--- SOURCE EXTRACT ---
++++++

Two Evil Monks, recap of "Out of Gas" from Firefly

And you're to blame...

We've all seen it before. The patient is going into shock, he's losing consciousness! His heart's stopped, and the paddles aren't working. He's not going to make it! Only one thing left to do. Shot to the heart, stat! His heart's beating; he's stabilizing. Crisis averted!

Shot to the Heart is when an injection of adrenaline (clinically termed epinephrine) is administered directly into a patient's heart, usually by a forceful stab. This can be done for a number of reasons, usually to restart a stopped heart or to restore or maintain consciousness. If the injured person is particularly badass or determined, he may even do it to himself so he can stay conscious long enough to save the day.

++++++

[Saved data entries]
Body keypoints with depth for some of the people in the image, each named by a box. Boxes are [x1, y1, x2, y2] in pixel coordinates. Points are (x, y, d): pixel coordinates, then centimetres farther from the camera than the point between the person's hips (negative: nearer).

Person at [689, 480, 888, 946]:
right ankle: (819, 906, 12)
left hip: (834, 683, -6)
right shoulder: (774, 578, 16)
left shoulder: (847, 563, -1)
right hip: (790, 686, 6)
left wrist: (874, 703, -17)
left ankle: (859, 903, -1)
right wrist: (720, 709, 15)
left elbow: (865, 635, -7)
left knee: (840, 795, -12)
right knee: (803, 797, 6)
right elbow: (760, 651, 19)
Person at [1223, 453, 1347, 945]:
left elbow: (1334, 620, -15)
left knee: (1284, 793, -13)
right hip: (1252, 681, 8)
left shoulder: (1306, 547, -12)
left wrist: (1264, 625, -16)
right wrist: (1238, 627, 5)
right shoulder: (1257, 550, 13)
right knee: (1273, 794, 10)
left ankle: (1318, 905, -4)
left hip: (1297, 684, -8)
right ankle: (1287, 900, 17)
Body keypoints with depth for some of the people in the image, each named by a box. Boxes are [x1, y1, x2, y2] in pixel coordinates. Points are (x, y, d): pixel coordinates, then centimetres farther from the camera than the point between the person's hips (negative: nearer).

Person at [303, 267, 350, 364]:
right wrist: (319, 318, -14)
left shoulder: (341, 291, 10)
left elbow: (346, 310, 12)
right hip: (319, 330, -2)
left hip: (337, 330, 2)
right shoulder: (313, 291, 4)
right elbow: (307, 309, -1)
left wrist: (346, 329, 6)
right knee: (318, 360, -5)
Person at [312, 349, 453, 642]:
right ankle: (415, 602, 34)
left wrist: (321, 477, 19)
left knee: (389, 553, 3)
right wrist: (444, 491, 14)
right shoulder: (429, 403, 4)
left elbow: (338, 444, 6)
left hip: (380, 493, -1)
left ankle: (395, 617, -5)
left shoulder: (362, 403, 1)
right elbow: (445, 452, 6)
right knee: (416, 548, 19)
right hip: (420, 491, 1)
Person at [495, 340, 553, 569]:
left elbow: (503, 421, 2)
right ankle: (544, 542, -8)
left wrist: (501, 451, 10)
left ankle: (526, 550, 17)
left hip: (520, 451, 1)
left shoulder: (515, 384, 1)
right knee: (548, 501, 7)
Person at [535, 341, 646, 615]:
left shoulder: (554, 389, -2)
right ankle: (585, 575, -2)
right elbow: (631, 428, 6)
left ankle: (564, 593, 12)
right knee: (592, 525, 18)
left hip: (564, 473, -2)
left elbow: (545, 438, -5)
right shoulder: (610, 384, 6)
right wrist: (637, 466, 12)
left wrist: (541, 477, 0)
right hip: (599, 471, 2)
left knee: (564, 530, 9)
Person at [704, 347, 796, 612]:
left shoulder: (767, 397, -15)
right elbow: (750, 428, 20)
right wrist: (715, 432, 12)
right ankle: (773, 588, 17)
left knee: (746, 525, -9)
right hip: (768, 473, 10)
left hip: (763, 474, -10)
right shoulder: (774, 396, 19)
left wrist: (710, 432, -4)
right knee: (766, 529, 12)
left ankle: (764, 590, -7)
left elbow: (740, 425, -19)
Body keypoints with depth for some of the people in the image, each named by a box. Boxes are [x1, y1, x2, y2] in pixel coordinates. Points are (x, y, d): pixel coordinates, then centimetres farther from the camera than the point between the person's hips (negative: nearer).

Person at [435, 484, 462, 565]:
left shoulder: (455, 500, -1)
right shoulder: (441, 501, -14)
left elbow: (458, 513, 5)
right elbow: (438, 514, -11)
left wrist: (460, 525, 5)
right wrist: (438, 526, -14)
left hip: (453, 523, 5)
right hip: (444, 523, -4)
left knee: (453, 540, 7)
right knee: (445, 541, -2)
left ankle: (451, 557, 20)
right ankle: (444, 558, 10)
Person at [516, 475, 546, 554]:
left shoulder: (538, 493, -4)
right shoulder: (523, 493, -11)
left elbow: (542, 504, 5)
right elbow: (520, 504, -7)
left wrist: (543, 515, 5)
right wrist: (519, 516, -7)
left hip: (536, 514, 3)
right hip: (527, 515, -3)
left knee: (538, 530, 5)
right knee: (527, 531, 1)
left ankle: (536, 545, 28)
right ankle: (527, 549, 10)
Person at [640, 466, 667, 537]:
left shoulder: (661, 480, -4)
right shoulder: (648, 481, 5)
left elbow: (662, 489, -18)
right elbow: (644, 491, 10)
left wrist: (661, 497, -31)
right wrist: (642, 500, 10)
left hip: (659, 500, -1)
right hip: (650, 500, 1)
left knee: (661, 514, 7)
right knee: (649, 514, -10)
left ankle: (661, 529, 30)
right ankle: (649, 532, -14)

++++++

--- WHAT YOU HAVE TO DO ---
Which sentences in the Shot to the Heart text end with an exclamation point?

--- EXERCISE RESULT ---
- The patient is going into shock, he's losing consciousness!
- He's not going to make it!
- Shot to the heart, stat!
- Crisis averted!